● **TASK DIRECTIONS**:
Return every line of the entries below word for word, leaving out the pictures.

(Short-answer chart tasks)
= Beginning of Section =
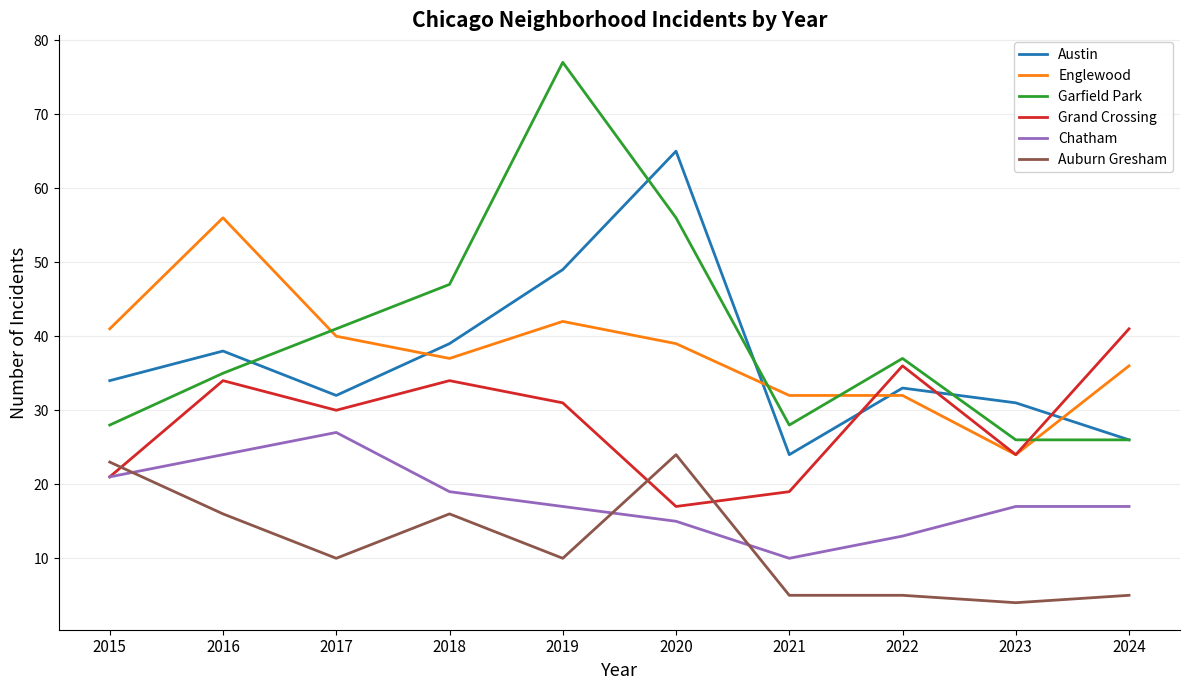

Reading left to right, transcribe all the data shown in this chart.

Austin: 34	38	32	39	49	65	24	33	31	26
Englewood: 41	56	40	37	42	39	32	32	24	36
Garfield Park: 28	35	41	47	77	56	28	37	26	26
Grand Crossing: 21	34	30	34	31	17	19	36	24	41
Chatham: 21	24	27	19	17	15	10	13	17	17
Auburn Gresham: 23	16	10	16	10	24	5	5	4	5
= End of Section =
● **TASK RESULT**:
Reading left to right, transcribe all the data shown in this chart.

Austin: 34	38	32	39	49	65	24	33	31	26
Englewood: 41	56	40	37	42	39	32	32	24	36
Garfield Park: 28	35	41	47	77	56	28	37	26	26
Grand Crossing: 21	34	30	34	31	17	19	36	24	41
Chatham: 21	24	27	19	17	15	10	13	17	17
Auburn Gresham: 23	16	10	16	10	24	5	5	4	5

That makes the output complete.